The OIG re­port states that the base “pro­vided the depart­ment a re­gional con­tin­gency ca­pa­bil­ity with a fo­cus on air bridge sup­port to Em­bassy Beirut and as­sisted in the trans­porta­tion and (if needed) the evac­u­a­tion of per­son­nel from the em­bassy”.

The lo­ca­tion of the base on the is­land was not ev­i­dent from the re­port but the most likely spot is the Bri­tish sov­er­eign base at RAF Akrotiri.

“For more than three years, the depart­ment main­tained a sub­stan­tial re­gional avi­a­tion base in Cyprus with­out con­duct­ing a cost-ben­e­fit anal­y­sis to de­ter­mine the avi­a­tion ca­pac­ity needed or the ap­pro­pri­ate re­source al­lo­ca­tion to sup­port the mis­sion,” the re­port said.

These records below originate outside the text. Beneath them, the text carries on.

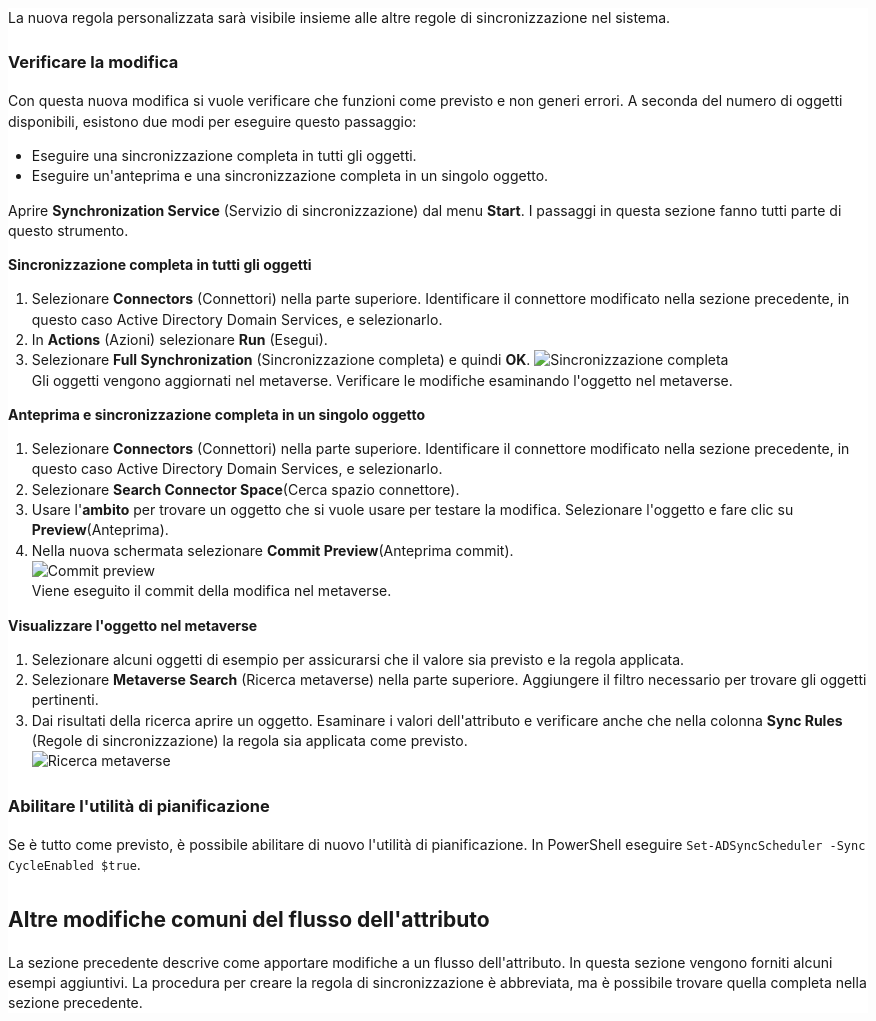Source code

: La nuova regola personalizzata sarà visibile insieme alle altre regole di sincronizzazione nel sistema.

### <a name="verify-the-change"></a>Verificare la modifica
Con questa nuova modifica si vuole verificare che funzioni come previsto e non generi errori. A seconda del numero di oggetti disponibili, esistono due modi per eseguire questo passaggio:

- Eseguire una sincronizzazione completa in tutti gli oggetti.
- Eseguire un'anteprima e una sincronizzazione completa in un singolo oggetto.

Aprire **Synchronization Service** (Servizio di sincronizzazione) dal menu **Start**. I passaggi in questa sezione fanno tutti parte di questo strumento.

**Sincronizzazione completa in tutti gli oggetti**  

   1. Selezionare **Connectors** (Connettori) nella parte superiore. Identificare il connettore modificato nella sezione precedente, in questo caso Active Directory Domain Services, e selezionarlo. 
   2. In **Actions** (Azioni) selezionare **Run** (Esegui).
   3. Selezionare **Full Synchronization** (Sincronizzazione completa) e quindi **OK**.
   ![Sincronizzazione completa](./media/active-directory-aadconnectsync-change-the-configuration/fullsync.png)  
   Gli oggetti vengono aggiornati nel metaverse. Verificare le modifiche esaminando l'oggetto nel metaverse.

**Anteprima e sincronizzazione completa in un singolo oggetto**  

   1. Selezionare **Connectors** (Connettori) nella parte superiore. Identificare il connettore modificato nella sezione precedente, in questo caso Active Directory Domain Services, e selezionarlo.
   2. Selezionare **Search Connector Space**(Cerca spazio connettore). 
   3. Usare l'**ambito** per trovare un oggetto che si vuole usare per testare la modifica. Selezionare l'oggetto e fare clic su **Preview**(Anteprima). 
   4. Nella nuova schermata selezionare **Commit Preview**(Anteprima commit).  
   ![Commit preview](./media/active-directory-aadconnectsync-change-the-configuration/commitpreview.png)  
   Viene eseguito il commit della modifica nel metaverse.

**Visualizzare l'oggetto nel metaverse**  

1. Selezionare alcuni oggetti di esempio per assicurarsi che il valore sia previsto e la regola applicata. 
2. Selezionare **Metaverse Search** (Ricerca metaverse) nella parte superiore. Aggiungere il filtro necessario per trovare gli oggetti pertinenti. 
3. Dai risultati della ricerca aprire un oggetto. Esaminare i valori dell'attributo e verificare anche che nella colonna **Sync Rules** (Regole di sincronizzazione) la regola sia applicata come previsto.  
![Ricerca metaverse](./media/active-directory-aadconnectsync-change-the-configuration/mvsearch.png)  

### <a name="enable-the-scheduler"></a>Abilitare l'utilità di pianificazione
Se è tutto come previsto, è possibile abilitare di nuovo l'utilità di pianificazione. In PowerShell eseguire `Set-ADSyncScheduler -SyncCycleEnabled $true`.

## <a name="other-common-attribute-flow-changes"></a>Altre modifiche comuni del flusso dell'attributo
La sezione precedente descrive come apportare modifiche a un flusso dell'attributo. In questa sezione vengono forniti alcuni esempi aggiuntivi. La procedura per creare la regola di sincronizzazione è abbreviata, ma è possibile trovare quella completa nella sezione precedente.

The OIG said it had not re­ceived any doc­u­men­ta­tion con­tem­po­ra­ne­ous with the base’s open­ing that de­scribed its func­tion. The open­ing and the clos­ing of the avi­a­tion base in Cyprus were not ap­proved by the State Depart­ment’s Avi­a­tion Gov­ern­ing Board (AGB).

Depart­ment of­fi­cials with whom the OIG spoke stated that the de­ci­sion to es­tab­lish the base was made quickly, pos­si­bly as a re­ac­tion to ris­ing ten­sions in the re­gion. On the ba­sis of its work, OIG be­lieves that the then-Un­der Sec­re­tary for Man­age­ment likely made the de­ci­sion with­out con­sult­ing the AGB.

The depart­ment also did not seek the AGB’s ap­proval for clos­ing the avi­a­tion op­er­a­tion, which oc­curred on short no­tice.

Ac­cord­ing to ABC News, Pa­trick Kennedy, the se­nior State Depart­ment of­fi­cial who made the de­ci­sion to es­tab­lish the base at time, told the chan­nel he strongly dis­agreed with the OIG’s con­clu­sions about its use­ful­ness, and said it was a “ra­tio­nal de­ci­sion”.

Rep­re­sen­ta­tives for the State Depart­ment did not re­spond to ABC News’ re­quest for com­ment but Mr Kennedy, who’s now re­tired, told them the base was es­tab­lished due to very real se­cu­rity con­cerns in the re­gion and, de­spite the OIG’s as­ser­tion, “there were no other op­tions.”

Two for­mer US of­fi­cials fa­mil­iar with the Cyprus air base told ABC News they agreed the base seemed to serve no clear pur­pose. One said that for the most part the con­trac­tor pi­lots spent their time fly­ing lazy loops over the is­land to keep up their pro­fi­ciency. “It was a flight club,” the ex-of­fi­cial said.